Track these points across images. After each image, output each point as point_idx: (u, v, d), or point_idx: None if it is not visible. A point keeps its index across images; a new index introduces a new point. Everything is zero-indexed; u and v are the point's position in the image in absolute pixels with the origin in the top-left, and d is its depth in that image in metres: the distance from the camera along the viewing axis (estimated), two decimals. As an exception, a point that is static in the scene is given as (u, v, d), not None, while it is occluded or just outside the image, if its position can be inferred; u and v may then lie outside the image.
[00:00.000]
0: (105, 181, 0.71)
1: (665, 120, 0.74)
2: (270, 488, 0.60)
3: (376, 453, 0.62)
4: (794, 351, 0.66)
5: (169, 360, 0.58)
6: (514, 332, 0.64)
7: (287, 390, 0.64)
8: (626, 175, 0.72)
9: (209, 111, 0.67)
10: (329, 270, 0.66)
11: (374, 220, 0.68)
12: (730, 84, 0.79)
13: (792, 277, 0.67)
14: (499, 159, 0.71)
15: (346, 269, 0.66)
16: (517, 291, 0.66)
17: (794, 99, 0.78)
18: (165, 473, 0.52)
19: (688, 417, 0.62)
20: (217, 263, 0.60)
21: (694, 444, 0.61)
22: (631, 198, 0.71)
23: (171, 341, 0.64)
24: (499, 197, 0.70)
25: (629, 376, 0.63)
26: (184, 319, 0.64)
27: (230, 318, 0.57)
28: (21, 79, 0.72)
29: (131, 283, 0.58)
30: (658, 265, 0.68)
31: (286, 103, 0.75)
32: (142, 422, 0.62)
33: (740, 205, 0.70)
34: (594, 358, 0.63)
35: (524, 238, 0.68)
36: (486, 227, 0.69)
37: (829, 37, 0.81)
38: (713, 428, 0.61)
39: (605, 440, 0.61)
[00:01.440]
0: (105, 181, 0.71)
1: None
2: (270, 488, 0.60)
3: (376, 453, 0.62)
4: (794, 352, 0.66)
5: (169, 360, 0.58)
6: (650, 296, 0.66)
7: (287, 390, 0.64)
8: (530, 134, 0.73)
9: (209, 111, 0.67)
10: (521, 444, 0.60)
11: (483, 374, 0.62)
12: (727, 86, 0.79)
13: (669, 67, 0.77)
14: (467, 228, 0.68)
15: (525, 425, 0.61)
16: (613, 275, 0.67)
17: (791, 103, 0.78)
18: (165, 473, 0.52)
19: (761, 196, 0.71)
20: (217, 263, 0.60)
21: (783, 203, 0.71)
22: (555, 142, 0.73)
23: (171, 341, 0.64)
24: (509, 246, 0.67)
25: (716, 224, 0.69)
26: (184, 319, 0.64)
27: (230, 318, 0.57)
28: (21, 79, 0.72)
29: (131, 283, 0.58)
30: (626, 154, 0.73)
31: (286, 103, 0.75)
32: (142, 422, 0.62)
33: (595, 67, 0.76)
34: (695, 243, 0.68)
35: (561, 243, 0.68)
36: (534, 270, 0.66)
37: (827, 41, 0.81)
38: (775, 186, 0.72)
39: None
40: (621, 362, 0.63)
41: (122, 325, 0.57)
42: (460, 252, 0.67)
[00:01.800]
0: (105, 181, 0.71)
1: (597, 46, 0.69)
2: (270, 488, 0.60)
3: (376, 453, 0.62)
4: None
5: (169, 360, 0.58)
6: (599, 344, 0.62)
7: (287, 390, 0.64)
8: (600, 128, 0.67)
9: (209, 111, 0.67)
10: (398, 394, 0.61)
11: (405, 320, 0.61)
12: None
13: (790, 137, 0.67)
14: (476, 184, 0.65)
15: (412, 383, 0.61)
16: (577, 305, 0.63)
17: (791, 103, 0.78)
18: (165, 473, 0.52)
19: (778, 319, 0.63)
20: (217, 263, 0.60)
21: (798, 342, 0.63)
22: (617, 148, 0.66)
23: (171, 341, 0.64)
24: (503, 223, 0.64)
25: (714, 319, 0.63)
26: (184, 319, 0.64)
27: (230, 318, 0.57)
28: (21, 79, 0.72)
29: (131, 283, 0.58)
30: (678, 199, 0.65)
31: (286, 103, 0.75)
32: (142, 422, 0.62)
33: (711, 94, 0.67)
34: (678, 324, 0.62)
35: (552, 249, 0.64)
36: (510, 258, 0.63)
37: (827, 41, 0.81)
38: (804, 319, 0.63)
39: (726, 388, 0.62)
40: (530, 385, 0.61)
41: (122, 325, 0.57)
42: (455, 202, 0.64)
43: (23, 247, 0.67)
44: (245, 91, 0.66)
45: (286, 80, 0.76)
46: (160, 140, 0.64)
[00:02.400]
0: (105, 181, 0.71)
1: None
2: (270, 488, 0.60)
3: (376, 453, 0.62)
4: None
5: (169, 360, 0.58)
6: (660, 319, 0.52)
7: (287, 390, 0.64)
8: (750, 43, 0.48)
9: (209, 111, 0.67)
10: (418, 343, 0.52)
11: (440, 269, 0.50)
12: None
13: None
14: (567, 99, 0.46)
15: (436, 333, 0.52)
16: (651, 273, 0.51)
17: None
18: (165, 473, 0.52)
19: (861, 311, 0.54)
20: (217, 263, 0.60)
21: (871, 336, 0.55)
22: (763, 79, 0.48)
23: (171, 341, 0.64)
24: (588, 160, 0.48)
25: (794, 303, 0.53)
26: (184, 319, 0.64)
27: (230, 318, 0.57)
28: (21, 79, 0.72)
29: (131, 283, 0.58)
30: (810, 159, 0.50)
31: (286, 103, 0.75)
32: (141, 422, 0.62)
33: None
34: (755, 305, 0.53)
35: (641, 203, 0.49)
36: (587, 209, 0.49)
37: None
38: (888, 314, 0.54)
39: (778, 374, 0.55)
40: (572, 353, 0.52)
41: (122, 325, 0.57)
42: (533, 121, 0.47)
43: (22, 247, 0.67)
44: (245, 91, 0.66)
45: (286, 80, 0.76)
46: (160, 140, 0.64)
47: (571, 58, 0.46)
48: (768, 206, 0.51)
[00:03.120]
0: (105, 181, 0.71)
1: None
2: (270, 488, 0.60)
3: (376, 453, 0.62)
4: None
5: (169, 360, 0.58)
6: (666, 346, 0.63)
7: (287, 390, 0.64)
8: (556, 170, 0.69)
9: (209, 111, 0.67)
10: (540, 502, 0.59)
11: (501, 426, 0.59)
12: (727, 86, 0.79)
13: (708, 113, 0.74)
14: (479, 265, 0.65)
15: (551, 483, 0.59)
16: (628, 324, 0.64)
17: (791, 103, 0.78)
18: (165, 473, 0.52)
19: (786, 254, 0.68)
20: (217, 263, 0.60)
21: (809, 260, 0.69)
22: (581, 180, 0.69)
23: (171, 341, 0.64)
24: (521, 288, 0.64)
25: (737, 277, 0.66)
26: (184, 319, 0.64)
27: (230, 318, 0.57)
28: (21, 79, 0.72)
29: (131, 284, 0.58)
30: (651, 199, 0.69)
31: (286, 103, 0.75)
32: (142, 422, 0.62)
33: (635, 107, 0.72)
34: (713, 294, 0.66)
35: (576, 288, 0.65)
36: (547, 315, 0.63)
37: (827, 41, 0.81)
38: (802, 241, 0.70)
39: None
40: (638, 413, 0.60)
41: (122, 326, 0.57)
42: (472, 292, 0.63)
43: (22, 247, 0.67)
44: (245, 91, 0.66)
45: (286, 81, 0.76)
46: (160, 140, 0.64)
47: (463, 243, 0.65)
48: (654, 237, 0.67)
-----
Prompt:
Your task is to output the full set of records exactly as presented.

The answer:
Track these points across images. After each image, output each point as point_idx: (u, v, d), or point_idx: None if it is not visible. A point keeps its index across images; a new index introduces a new point. Everything is zero-indexed; u and v are the point's position in the image in absolute pixels with the origin in the top-left, and d is its depth in that image in metres: the distance from the camera along the viewing axis (estimated), two decimals. As an exception, a point that is static in the scene is given as (u, v, d), not None, while it is occluded or just outside the image, if its position can be inferred; u and v may then lie outside the image.
[00:00.000]
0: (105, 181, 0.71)
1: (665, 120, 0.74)
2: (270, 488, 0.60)
3: (376, 453, 0.62)
4: (794, 351, 0.66)
5: (169, 360, 0.58)
6: (514, 332, 0.64)
7: (287, 390, 0.64)
8: (626, 175, 0.72)
9: (209, 111, 0.67)
10: (329, 270, 0.66)
11: (374, 220, 0.68)
12: (730, 84, 0.79)
13: (792, 277, 0.67)
14: (499, 159, 0.71)
15: (346, 269, 0.66)
16: (517, 291, 0.66)
17: (794, 99, 0.78)
18: (165, 473, 0.52)
19: (688, 417, 0.62)
20: (217, 263, 0.60)
21: (694, 444, 0.61)
22: (631, 198, 0.71)
23: (171, 341, 0.64)
24: (499, 197, 0.70)
25: (629, 376, 0.63)
26: (184, 319, 0.64)
27: (230, 318, 0.57)
28: (21, 79, 0.72)
29: (131, 283, 0.58)
30: (658, 265, 0.68)
31: (286, 103, 0.75)
32: (142, 422, 0.62)
33: (740, 205, 0.70)
34: (594, 358, 0.63)
35: (524, 238, 0.68)
36: (486, 227, 0.69)
37: (829, 37, 0.81)
38: (713, 428, 0.61)
39: (605, 440, 0.61)
[00:01.440]
0: (105, 181, 0.71)
1: None
2: (270, 488, 0.60)
3: (376, 453, 0.62)
4: (794, 352, 0.66)
5: (169, 360, 0.58)
6: (650, 296, 0.66)
7: (287, 390, 0.64)
8: (530, 134, 0.73)
9: (209, 111, 0.67)
10: (521, 444, 0.60)
11: (483, 374, 0.62)
12: (727, 86, 0.79)
13: (669, 67, 0.77)
14: (467, 228, 0.68)
15: (525, 425, 0.61)
16: (613, 275, 0.67)
17: (791, 103, 0.78)
18: (165, 473, 0.52)
19: (761, 196, 0.71)
20: (217, 263, 0.60)
21: (783, 203, 0.71)
22: (555, 142, 0.73)
23: (171, 341, 0.64)
24: (509, 246, 0.67)
25: (716, 224, 0.69)
26: (184, 319, 0.64)
27: (230, 318, 0.57)
28: (21, 79, 0.72)
29: (131, 283, 0.58)
30: (626, 154, 0.73)
31: (286, 103, 0.75)
32: (142, 422, 0.62)
33: (595, 67, 0.76)
34: (695, 243, 0.68)
35: (561, 243, 0.68)
36: (534, 270, 0.66)
37: (827, 41, 0.81)
38: (775, 186, 0.72)
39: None
40: (621, 362, 0.63)
41: (122, 325, 0.57)
42: (460, 252, 0.67)
[00:01.800]
0: (105, 181, 0.71)
1: (597, 46, 0.69)
2: (270, 488, 0.60)
3: (376, 453, 0.62)
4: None
5: (169, 360, 0.58)
6: (599, 344, 0.62)
7: (287, 390, 0.64)
8: (600, 128, 0.67)
9: (209, 111, 0.67)
10: (398, 394, 0.61)
11: (405, 320, 0.61)
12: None
13: (790, 137, 0.67)
14: (476, 184, 0.65)
15: (412, 383, 0.61)
16: (577, 305, 0.63)
17: (791, 103, 0.78)
18: (165, 473, 0.52)
19: (778, 319, 0.63)
20: (217, 263, 0.60)
21: (798, 342, 0.63)
22: (617, 148, 0.66)
23: (171, 341, 0.64)
24: (503, 223, 0.64)
25: (714, 319, 0.63)
26: (184, 319, 0.64)
27: (230, 318, 0.57)
28: (21, 79, 0.72)
29: (131, 283, 0.58)
30: (678, 199, 0.65)
31: (286, 103, 0.75)
32: (142, 422, 0.62)
33: (711, 94, 0.67)
34: (678, 324, 0.62)
35: (552, 249, 0.64)
36: (510, 258, 0.63)
37: (827, 41, 0.81)
38: (804, 319, 0.63)
39: (726, 388, 0.62)
40: (530, 385, 0.61)
41: (122, 325, 0.57)
42: (455, 202, 0.64)
43: (23, 247, 0.67)
44: (245, 91, 0.66)
45: (286, 80, 0.76)
46: (160, 140, 0.64)
[00:02.400]
0: (105, 181, 0.71)
1: None
2: (270, 488, 0.60)
3: (376, 453, 0.62)
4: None
5: (169, 360, 0.58)
6: (660, 319, 0.52)
7: (287, 390, 0.64)
8: (750, 43, 0.48)
9: (209, 111, 0.67)
10: (418, 343, 0.52)
11: (440, 269, 0.50)
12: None
13: None
14: (567, 99, 0.46)
15: (436, 333, 0.52)
16: (651, 273, 0.51)
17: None
18: (165, 473, 0.52)
19: (861, 311, 0.54)
20: (217, 263, 0.60)
21: (871, 336, 0.55)
22: (763, 79, 0.48)
23: (171, 341, 0.64)
24: (588, 160, 0.48)
25: (794, 303, 0.53)
26: (184, 319, 0.64)
27: (230, 318, 0.57)
28: (21, 79, 0.72)
29: (131, 283, 0.58)
30: (810, 159, 0.50)
31: (286, 103, 0.75)
32: (141, 422, 0.62)
33: None
34: (755, 305, 0.53)
35: (641, 203, 0.49)
36: (587, 209, 0.49)
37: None
38: (888, 314, 0.54)
39: (778, 374, 0.55)
40: (572, 353, 0.52)
41: (122, 325, 0.57)
42: (533, 121, 0.47)
43: (22, 247, 0.67)
44: (245, 91, 0.66)
45: (286, 80, 0.76)
46: (160, 140, 0.64)
47: (571, 58, 0.46)
48: (768, 206, 0.51)
[00:03.120]
0: (105, 181, 0.71)
1: None
2: (270, 488, 0.60)
3: (376, 453, 0.62)
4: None
5: (169, 360, 0.58)
6: (666, 346, 0.63)
7: (287, 390, 0.64)
8: (556, 170, 0.69)
9: (209, 111, 0.67)
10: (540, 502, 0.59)
11: (501, 426, 0.59)
12: (727, 86, 0.79)
13: (708, 113, 0.74)
14: (479, 265, 0.65)
15: (551, 483, 0.59)
16: (628, 324, 0.64)
17: (791, 103, 0.78)
18: (165, 473, 0.52)
19: (786, 254, 0.68)
20: (217, 263, 0.60)
21: (809, 260, 0.69)
22: (581, 180, 0.69)
23: (171, 341, 0.64)
24: (521, 288, 0.64)
25: (737, 277, 0.66)
26: (184, 319, 0.64)
27: (230, 318, 0.57)
28: (21, 79, 0.72)
29: (131, 284, 0.58)
30: (651, 199, 0.69)
31: (286, 103, 0.75)
32: (142, 422, 0.62)
33: (635, 107, 0.72)
34: (713, 294, 0.66)
35: (576, 288, 0.65)
36: (547, 315, 0.63)
37: (827, 41, 0.81)
38: (802, 241, 0.70)
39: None
40: (638, 413, 0.60)
41: (122, 326, 0.57)
42: (472, 292, 0.63)
43: (22, 247, 0.67)
44: (245, 91, 0.66)
45: (286, 81, 0.76)
46: (160, 140, 0.64)
47: (463, 243, 0.65)
48: (654, 237, 0.67)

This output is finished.